[pas]

The simple fact, that IBM stuff is never used by big sites (fb, spotify, google, etc..) despite their solutions being available for ages should lead anyone to the conclusion that they are salesware.

QRadar is a glorified syslog server with a query interface (bought by IBM in 2011, formerly developed by Q1 Labs, est 2001), and ... again the fact that Splunk is available (started 2 years after Q1 Labs), that the ELK stack is even mentioned in SIEM circles, that OSSIM an open source alternative is seen as more usable all just point to the conclusion that QRadar too is just salesware :/

[ChuckNorris89]

> The simple fact, that IBM stuff is never used by big sites (fb, spotify, google, etc..) despite their solutions being available for ages should lead anyone to the conclusion that they are salesware.

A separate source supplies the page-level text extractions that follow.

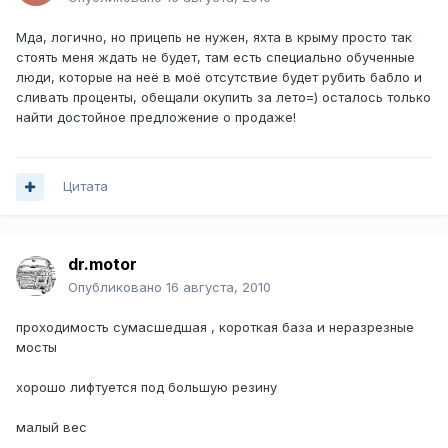
Мда, логично, но прицепь не нужен, яхта в крыму просто так
стоять меня ждать не будет, там есть специально обученные
люди, которые на неё в моё отсутствие будет рубить бабло и
сливать проценты, обещали окупить за лето=) осталось только
найти достойное предложение о продаже!
Цитата
dr.motor
Опубликовано
16 августа, 2010
проходимость сумасшедшая , короткая база и неразрезные
мосты
хорошо лифтуется под большую резину
малый вес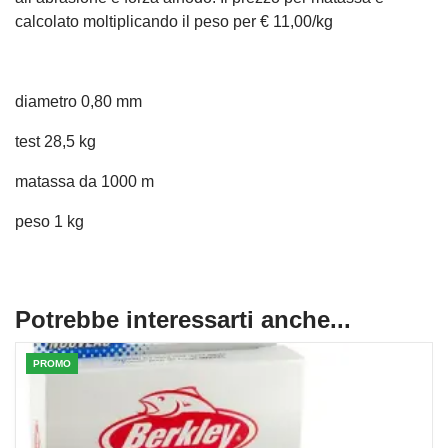
calcolato moltiplicando il peso per € 11,00/kg
diametro 0,80 mm
test 28,5 kg
matassa da 1000 m
peso 1 kg
Potrebbe interessarti anche...
PROMO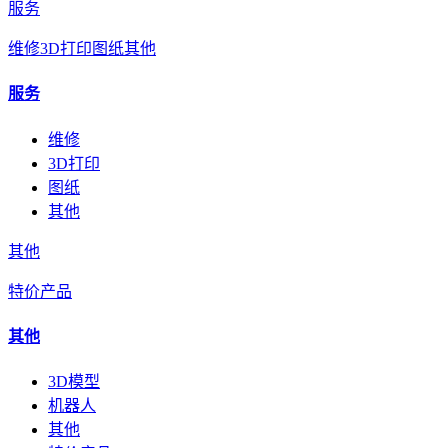
服务
维修
3D打印
图纸
其他
服务
维修
3D打印
图纸
其他
其他
特价产品
其他
3D模型
机器人
其他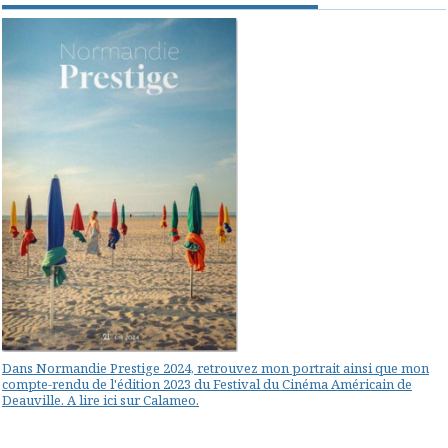
Dans Normandie Prestige 2024, retrouvez mon portrait ainsi que mon
compte-rendu de l'édition 2023 du Festival du Cinéma Américain de
Deauville. A lire ici sur Calameo.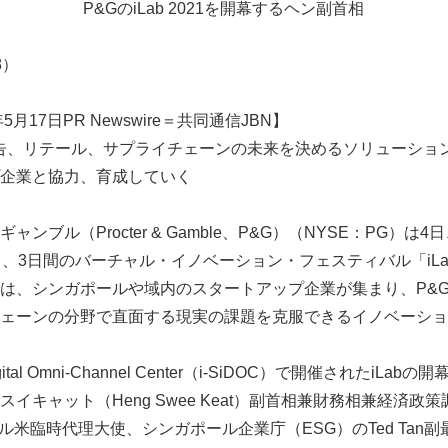
P&GのiLab 2021を開幕するヘン副首相
48）
月17日PR Newswire＝共同通信JBN】
は、広告、リテール、サプライチェーンの未来を決めるソリューショ
企業と協力、育成していく
ンブル（Procter & Gamble、P&G）（NYSE：PG）
、3日間のバーチャル・イノベーション・フェスティバル「iLab
は、シンガポールや域内のスタートアップ企業が集まり、P&
ェーンの分野で直面する現実の課題を克服できるイノベーショ
 Digital Omni-Channel Center（i-SiDOC）で開催されたi
イキャット（Heng Swee Keat）副首相兼財務相兼経済政策調
ポール米臨時代理大使、シンガポール企業庁（ESG）のTed Tan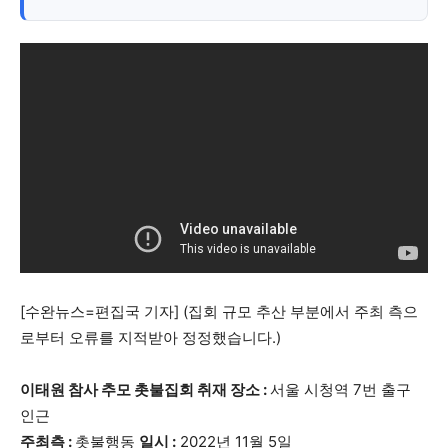
어제의 지혜와 내일의 가능성이 만나는 창(窓)
[수완뉴스=편집국 기자] (집회 규모 추산 부분에서 주최 측으
로부터 오류를 지적받아 정정했습니다.)
이태원 참사 추모 촛불집회 취재 장소 :
서울 시청역 7번 출구
인근
주최측 :
촛불행동
일시 :
2022년 11월 5일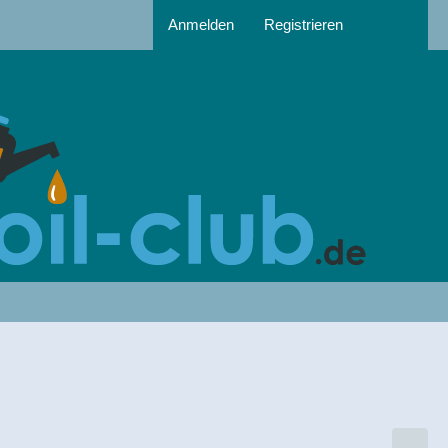
Anmelden
Registrieren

They are used by big sites, governments are the biggest sites you can get.

[majkinetor]

Gov systems are orders of magnitude smaller then Facebook & friends.

[dta3456]

I don't think QRadar is Salesware, we use it in our SOC and it's not bad. It's serviceable at least.

[pas]

What does serviceable means for QRadar?

[klausjensen]

What's salesware?

[tmikaeld]

Sales people pitch it to executives, shows some fancy demo and then sign a contract that's "appealing" in cost and "savings".